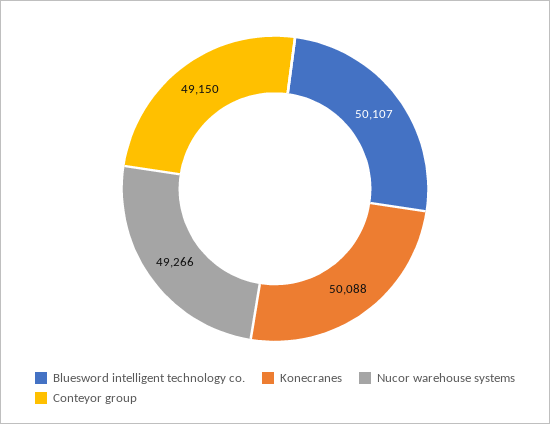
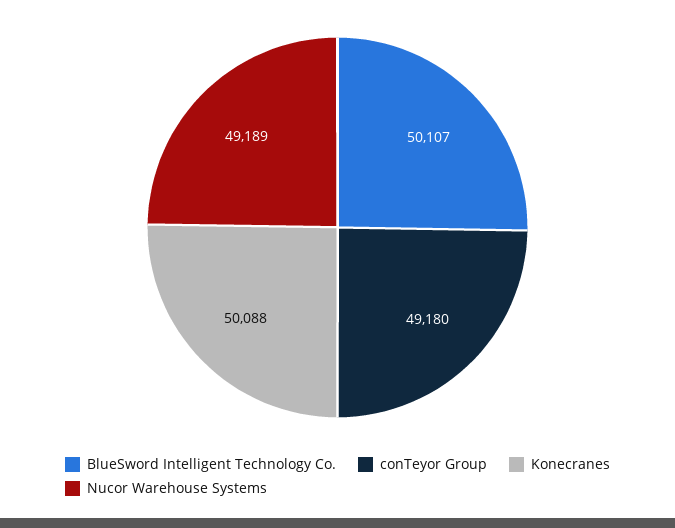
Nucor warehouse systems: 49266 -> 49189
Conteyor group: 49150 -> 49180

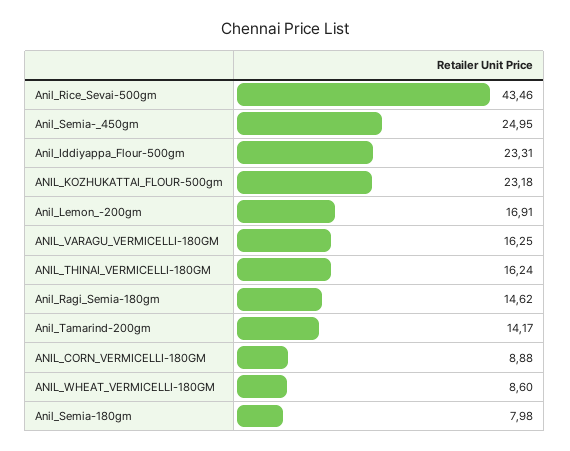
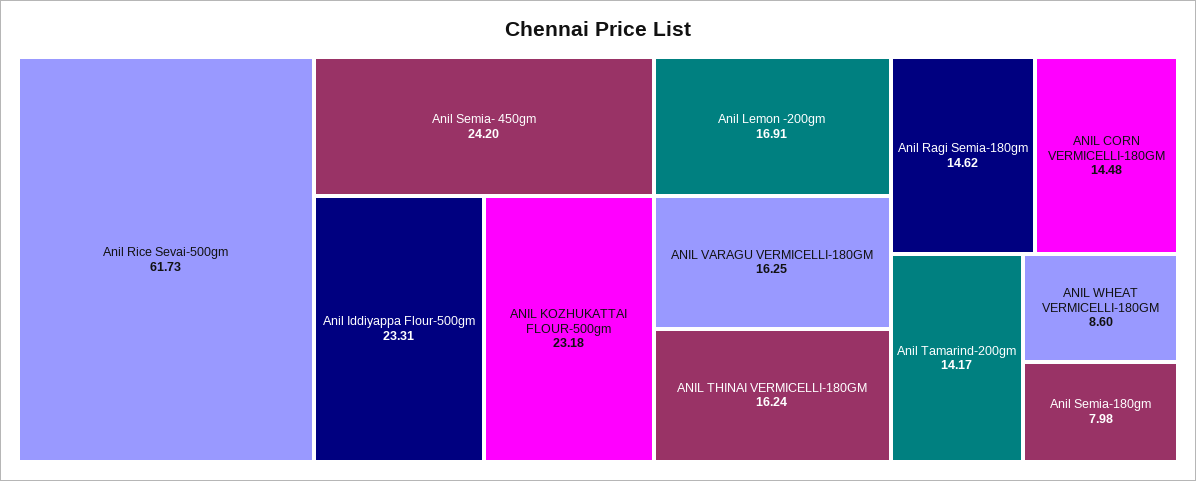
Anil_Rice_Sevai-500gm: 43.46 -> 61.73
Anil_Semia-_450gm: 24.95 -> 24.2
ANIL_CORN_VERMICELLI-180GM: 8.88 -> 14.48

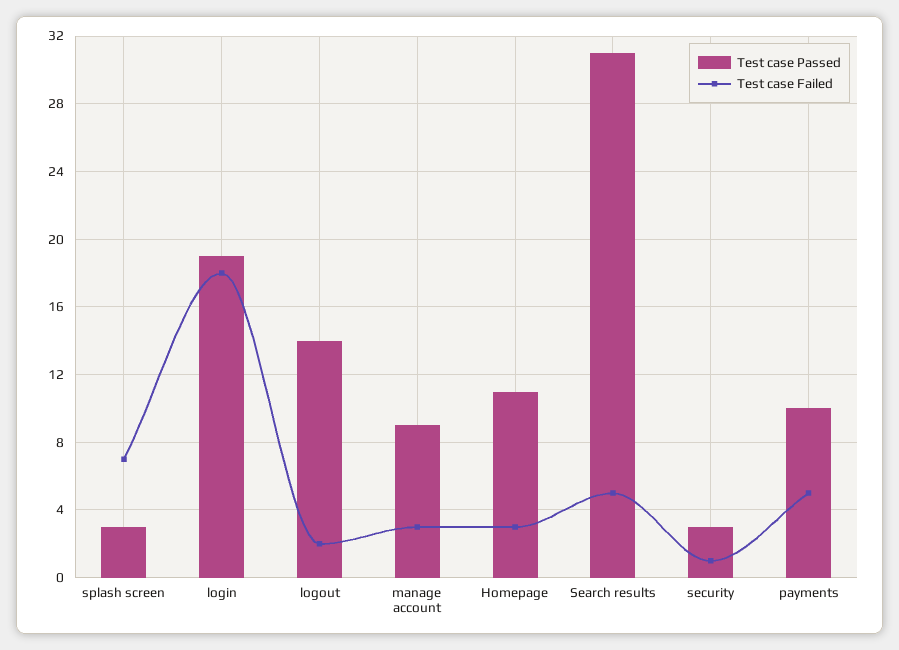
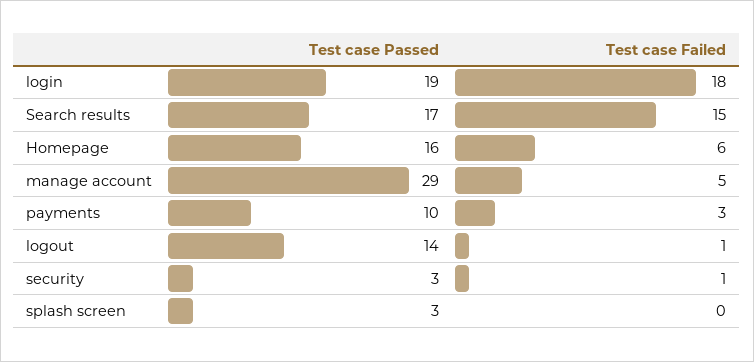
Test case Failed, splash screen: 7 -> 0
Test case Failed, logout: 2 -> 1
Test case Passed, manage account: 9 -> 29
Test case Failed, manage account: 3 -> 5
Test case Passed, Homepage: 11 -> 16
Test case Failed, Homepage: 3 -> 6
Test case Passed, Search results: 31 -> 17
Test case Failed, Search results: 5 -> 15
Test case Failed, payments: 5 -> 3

▬▬▬

WORK ITEM: Copy each line of the records precisely and drop any images they hold.

ANSWER SPACE:
Nucor warehouse systems: 49266 -> 49189
Conteyor group: 49150 -> 49180

Anil_Rice_Sevai-500gm: 43.46 -> 61.73
Anil_Semia-_450gm: 24.95 -> 24.2
ANIL_CORN_VERMICELLI-180GM: 8.88 -> 14.48

Test case Failed, splash screen: 7 -> 0
Test case Failed, logout: 2 -> 1
Test case Passed, manage account: 9 -> 29
Test case Failed, manage account: 3 -> 5
Test case Passed, Homepage: 11 -> 16
Test case Failed, Homepage: 3 -> 6
Test case Passed, Search results: 31 -> 17
Test case Failed, Search results: 5 -> 15
Test case Failed, payments: 5 -> 3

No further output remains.